▶ **Study text**:
------------------------------------------------
The European Commission against Racism and Intolerance (ECRI) has issued another set of polite bureaucratic thunderbolts, this time aimed at Ireland and Finland, for not cracking down hard enough on their citizens’ conversations.

The group, operating under the Council of Europe, says both nations have been dragging their feet on what it calls “hate speech.”

In other words, they’re not censoring fast enough.

In Ireland’s case, ECRI was appalled to discover that the country’s “extremely limited” legal framework still leaves some room for public disagreement online.

The commission noted with concern that certain hate speech provisions were removed from the Criminal Justice (Hate Offences) Act 2024, and urged Dublin to correct the oversight by writing new laws to target such expression.

The report didn’t stop there. It called for a national data system to document “racist and LGBTI-phobic bullying and violence in schools” and a “comprehensive data collection” program for hate crimes and hate speech.

It even floated the idea of regulating “election-related misinformation, disinformation, and conspiracy,” which it deemed “critical to limit the spread of hateful ideas.”

So the plan is clear: build a bureaucracy that tracks words, ideas, and schoolyard insults, then hand election discourse over to regulatory authorities. What could go wrong?

ECRI did find time to congratulate Ireland for its National Action Plan Against Racism and inclusion programs for Roma and Traveller communities.
------------------------------------------------
▶ **Directions**:
[1] For each statement, say whether the ECRI article supports it (yes or no) and quote the words that decide it: (a) ECRI operates under the Council of Europe; (b) certain hate speech provisions were added to the Criminal Justice (Hate Offences) Act 2024; (c) ECRI congratulated Ireland for its National Action Plan Against Racism.
[2] Reproduce the ECRI article between "It even floated" and "and Traveller communities.", inclusive, substituting "playground taunts" for "schoolyard insults".
[3] According to the ECRI article, what did the report call for to document racist and LGBTI-phobic bullying and violence in schools?
The data come from a separate, unrelated source.
------------------------------------------------
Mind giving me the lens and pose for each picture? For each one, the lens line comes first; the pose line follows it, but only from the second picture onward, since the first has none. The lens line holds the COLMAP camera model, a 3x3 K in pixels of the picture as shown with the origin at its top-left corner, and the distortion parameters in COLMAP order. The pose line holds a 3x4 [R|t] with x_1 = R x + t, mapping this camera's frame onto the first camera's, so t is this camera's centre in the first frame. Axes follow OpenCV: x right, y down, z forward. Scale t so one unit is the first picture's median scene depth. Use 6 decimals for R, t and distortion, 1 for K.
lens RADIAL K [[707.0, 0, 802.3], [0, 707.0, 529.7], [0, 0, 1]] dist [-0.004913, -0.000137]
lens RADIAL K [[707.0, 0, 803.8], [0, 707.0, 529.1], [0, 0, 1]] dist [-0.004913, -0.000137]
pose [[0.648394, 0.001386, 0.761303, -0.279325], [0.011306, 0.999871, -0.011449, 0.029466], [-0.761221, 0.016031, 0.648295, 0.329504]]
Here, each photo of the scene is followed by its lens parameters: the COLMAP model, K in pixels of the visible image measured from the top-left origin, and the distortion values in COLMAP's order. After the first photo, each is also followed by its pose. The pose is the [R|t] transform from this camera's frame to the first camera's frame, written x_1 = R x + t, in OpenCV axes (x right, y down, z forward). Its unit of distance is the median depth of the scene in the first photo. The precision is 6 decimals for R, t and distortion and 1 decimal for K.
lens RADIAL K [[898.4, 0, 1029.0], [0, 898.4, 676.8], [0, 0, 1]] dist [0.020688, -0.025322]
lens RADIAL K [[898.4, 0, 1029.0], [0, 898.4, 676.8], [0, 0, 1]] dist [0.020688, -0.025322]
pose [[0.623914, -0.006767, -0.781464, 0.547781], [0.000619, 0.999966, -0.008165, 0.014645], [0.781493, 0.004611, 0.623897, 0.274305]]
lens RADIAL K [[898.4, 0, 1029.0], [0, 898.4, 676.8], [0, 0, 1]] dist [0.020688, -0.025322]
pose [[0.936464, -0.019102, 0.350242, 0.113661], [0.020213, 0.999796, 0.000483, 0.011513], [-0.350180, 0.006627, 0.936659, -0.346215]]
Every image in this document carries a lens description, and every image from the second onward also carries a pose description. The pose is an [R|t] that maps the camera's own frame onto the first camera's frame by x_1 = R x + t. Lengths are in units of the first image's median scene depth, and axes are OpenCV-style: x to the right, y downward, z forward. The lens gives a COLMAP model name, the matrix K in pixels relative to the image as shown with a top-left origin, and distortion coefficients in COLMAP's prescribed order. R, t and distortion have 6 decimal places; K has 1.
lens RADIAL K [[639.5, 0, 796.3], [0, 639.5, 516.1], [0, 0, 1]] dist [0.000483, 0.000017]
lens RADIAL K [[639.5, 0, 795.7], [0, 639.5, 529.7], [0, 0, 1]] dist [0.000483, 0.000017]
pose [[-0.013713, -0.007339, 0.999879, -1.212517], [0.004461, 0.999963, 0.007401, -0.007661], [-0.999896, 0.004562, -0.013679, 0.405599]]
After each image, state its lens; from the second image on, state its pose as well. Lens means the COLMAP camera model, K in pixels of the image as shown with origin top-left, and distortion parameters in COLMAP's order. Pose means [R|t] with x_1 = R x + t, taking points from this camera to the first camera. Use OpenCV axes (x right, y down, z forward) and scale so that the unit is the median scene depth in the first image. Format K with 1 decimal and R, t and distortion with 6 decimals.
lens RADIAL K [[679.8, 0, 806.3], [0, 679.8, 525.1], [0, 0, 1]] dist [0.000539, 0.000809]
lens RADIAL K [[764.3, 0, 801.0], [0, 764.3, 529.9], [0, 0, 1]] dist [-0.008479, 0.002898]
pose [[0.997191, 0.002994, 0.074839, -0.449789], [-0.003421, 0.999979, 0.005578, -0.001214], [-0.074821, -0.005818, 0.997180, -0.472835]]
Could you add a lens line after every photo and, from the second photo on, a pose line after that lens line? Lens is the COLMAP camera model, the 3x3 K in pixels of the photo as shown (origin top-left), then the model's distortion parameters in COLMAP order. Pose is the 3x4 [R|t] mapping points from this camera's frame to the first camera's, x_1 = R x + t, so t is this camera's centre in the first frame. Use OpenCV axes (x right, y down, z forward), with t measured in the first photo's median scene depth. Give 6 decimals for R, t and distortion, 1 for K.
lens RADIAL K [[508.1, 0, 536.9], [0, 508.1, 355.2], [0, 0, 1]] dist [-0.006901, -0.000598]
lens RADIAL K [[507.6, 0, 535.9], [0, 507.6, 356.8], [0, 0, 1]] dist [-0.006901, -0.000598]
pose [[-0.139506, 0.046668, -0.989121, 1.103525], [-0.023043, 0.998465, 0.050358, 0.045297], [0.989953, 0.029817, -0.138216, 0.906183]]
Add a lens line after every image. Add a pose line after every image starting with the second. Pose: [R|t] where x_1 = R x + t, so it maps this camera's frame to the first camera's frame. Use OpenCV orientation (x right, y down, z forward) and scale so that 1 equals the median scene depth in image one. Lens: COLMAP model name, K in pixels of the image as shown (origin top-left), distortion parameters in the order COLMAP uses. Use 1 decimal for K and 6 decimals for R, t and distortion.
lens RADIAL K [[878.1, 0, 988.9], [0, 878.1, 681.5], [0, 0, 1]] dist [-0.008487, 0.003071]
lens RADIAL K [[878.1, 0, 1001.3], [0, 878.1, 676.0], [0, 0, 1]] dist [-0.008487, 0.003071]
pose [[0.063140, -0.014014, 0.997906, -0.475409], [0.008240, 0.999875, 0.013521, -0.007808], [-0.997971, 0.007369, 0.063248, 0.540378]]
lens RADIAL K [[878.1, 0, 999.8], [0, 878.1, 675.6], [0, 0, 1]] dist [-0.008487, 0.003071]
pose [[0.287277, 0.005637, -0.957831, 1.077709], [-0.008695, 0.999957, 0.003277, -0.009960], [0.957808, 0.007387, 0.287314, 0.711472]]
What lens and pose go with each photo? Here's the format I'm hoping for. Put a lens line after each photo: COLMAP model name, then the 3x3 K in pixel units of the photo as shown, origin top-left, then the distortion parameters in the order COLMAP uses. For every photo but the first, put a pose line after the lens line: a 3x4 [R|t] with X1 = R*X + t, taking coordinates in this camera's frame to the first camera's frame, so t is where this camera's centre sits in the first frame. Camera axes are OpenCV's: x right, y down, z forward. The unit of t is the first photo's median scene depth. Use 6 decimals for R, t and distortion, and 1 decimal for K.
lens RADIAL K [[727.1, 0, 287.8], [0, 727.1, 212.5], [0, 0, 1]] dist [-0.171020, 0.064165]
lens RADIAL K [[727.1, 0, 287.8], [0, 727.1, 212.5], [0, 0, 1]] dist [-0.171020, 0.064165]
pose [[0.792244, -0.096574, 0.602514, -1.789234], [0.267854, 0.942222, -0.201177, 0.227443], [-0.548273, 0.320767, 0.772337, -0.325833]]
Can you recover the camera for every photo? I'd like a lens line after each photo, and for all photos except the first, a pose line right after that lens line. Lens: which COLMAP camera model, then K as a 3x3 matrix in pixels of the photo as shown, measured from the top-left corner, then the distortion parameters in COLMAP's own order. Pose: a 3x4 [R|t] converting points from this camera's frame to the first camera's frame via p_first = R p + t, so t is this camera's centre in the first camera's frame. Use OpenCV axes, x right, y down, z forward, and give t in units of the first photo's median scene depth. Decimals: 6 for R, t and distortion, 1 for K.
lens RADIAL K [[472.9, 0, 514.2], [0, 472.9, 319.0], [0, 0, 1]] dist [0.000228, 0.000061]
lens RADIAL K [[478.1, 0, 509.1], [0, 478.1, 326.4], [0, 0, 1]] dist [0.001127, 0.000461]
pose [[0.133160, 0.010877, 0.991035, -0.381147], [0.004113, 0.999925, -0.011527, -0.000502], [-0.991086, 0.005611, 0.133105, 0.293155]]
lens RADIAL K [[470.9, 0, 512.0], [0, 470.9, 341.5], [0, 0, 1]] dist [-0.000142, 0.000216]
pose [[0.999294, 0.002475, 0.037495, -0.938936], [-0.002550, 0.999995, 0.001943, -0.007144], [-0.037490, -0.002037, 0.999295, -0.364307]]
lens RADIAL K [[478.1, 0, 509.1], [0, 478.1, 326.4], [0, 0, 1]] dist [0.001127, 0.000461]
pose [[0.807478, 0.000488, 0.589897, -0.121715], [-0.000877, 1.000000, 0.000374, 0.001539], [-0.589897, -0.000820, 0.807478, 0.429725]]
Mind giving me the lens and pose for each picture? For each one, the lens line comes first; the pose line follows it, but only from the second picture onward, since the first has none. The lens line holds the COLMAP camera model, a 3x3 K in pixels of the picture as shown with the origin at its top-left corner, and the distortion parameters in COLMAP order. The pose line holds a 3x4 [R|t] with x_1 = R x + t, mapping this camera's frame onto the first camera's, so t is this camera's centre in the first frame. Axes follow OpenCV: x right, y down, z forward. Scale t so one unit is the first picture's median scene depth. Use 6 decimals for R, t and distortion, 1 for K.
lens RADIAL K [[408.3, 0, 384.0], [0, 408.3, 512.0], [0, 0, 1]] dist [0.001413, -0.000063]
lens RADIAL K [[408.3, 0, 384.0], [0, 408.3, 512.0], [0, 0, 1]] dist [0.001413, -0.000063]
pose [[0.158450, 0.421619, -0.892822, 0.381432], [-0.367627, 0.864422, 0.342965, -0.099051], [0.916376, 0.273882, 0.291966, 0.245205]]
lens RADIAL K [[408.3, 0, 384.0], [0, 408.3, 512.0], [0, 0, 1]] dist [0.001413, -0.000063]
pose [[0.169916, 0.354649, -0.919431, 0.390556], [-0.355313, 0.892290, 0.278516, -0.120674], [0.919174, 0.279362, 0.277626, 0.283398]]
------------------------------------------------
▶ **Results for each task**:
[1]
(a) Yes: "The group, operating under the Council of Europe"
(b) No: "certain hate speech provisions were removed from the Criminal Justice (Hate Offences) Act 2024"
(c) Yes: "ECRI did find time to congratulate Ireland for its National Action Plan Against Racism"

[2]
It even floated the idea of regulating “election-related misinformation, disinformation, and conspiracy,” which it deemed “critical to limit the spread of hateful ideas.”

So the plan is clear: build a bureaucracy that tracks words, ideas, and playground taunts, then hand election discourse over to regulatory authorities. What could go wrong?

ECRI did find time to congratulate Ireland for its National Action Plan Against Racism and inclusion programs for Roma and Traveller communities.

[3] A national data system.